• [Work instructions]:
Make an exact copy of the entries below.

• [Information]:
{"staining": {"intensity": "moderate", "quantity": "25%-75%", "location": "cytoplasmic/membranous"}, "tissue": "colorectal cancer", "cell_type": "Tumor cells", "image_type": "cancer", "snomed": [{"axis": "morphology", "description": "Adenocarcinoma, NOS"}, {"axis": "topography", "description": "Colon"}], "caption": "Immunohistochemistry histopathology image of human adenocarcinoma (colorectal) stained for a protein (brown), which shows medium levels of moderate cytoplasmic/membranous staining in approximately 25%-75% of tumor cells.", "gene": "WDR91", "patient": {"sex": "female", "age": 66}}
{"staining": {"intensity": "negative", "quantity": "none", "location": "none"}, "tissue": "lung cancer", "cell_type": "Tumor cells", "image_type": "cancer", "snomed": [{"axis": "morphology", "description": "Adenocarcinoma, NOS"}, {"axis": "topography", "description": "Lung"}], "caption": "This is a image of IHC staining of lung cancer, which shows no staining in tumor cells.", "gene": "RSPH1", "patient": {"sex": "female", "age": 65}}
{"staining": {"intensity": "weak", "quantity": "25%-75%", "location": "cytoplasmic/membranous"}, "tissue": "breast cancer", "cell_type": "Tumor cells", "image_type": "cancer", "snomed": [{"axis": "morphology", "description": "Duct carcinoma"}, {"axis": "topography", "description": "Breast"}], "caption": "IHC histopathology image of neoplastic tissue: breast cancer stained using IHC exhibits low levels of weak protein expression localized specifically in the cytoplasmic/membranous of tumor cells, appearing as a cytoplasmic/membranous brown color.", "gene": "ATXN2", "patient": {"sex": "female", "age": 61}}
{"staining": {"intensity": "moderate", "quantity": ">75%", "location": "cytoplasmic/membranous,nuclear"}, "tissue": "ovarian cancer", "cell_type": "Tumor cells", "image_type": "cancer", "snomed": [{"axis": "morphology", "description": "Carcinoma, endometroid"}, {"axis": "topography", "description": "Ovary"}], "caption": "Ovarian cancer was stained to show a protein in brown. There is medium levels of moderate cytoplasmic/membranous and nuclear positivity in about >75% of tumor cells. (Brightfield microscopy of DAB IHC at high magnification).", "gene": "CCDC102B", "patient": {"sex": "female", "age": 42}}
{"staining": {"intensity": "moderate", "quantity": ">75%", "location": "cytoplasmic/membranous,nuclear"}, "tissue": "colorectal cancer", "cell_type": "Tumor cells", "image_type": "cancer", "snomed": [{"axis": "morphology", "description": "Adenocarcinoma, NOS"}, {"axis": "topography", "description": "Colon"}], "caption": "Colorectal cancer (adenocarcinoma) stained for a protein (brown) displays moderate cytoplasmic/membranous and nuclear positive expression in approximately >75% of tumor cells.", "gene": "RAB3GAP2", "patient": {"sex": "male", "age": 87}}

• [Result]:
{"staining": {"intensity": "moderate", "quantity": "25%-75%", "location": "cytoplasmic/membranous"}, "tissue": "colorectal cancer", "cell_type": "Tumor cells", "image_type": "cancer", "snomed": [{"axis": "morphology", "description": "Adenocarcinoma, NOS"}, {"axis": "topography", "description": "Colon"}], "caption": "Immunohistochemistry histopathology image of human adenocarcinoma (colorectal) stained for a protein (brown), which shows medium levels of moderate cytoplasmic/membranous staining in approximately 25%-75% of tumor cells.", "gene": "WDR91", "patient": {"sex": "female", "age": 66}}
{"staining": {"intensity": "negative", "quantity": "none", "location": "none"}, "tissue": "lung cancer", "cell_type": "Tumor cells", "image_type": "cancer", "snomed": [{"axis": "morphology", "description": "Adenocarcinoma, NOS"}, {"axis": "topography", "description": "Lung"}], "caption": "This is a image of IHC staining of lung cancer, which shows no staining in tumor cells.", "gene": "RSPH1", "patient": {"sex": "female", "age": 65}}
{"staining": {"intensity": "weak", "quantity": "25%-75%", "location": "cytoplasmic/membranous"}, "tissue": "breast cancer", "cell_type": "Tumor cells", "image_type": "cancer", "snomed": [{"axis": "morphology", "description": "Duct carcinoma"}, {"axis": "topography", "description": "Breast"}], "caption": "IHC histopathology image of neoplastic tissue: breast cancer stained using IHC exhibits low levels of weak protein expression localized specifically in the cytoplasmic/membranous of tumor cells, appearing as a cytoplasmic/membranous brown color.", "gene": "ATXN2", "patient": {"sex": "female", "age": 61}}
{"staining": {"intensity": "moderate", "quantity": ">75%", "location": "cytoplasmic/membranous,nuclear"}, "tissue": "ovarian cancer", "cell_type": "Tumor cells", "image_type": "cancer", "snomed": [{"axis": "morphology", "description": "Carcinoma, endometroid"}, {"axis": "topography", "description": "Ovary"}], "caption": "Ovarian cancer was stained to show a protein in brown. There is medium levels of moderate cytoplasmic/membranous and nuclear positivity in about >75% of tumor cells. (Brightfield microscopy of DAB IHC at high magnification).", "gene": "CCDC102B", "patient": {"sex": "female", "age": 42}}
{"staining": {"intensity": "moderate", "quantity": ">75%", "location": "cytoplasmic/membranous,nuclear"}, "tissue": "colorectal cancer", "cell_type": "Tumor cells", "image_type": "cancer", "snomed": [{"axis": "morphology", "description": "Adenocarcinoma, NOS"}, {"axis": "topography", "description": "Colon"}], "caption": "Colorectal cancer (adenocarcinoma) stained for a protein (brown) displays moderate cytoplasmic/membranous and nuclear positive expression in approximately >75% of tumor cells.", "gene": "RAB3GAP2", "patient": {"sex": "male", "age": 87}}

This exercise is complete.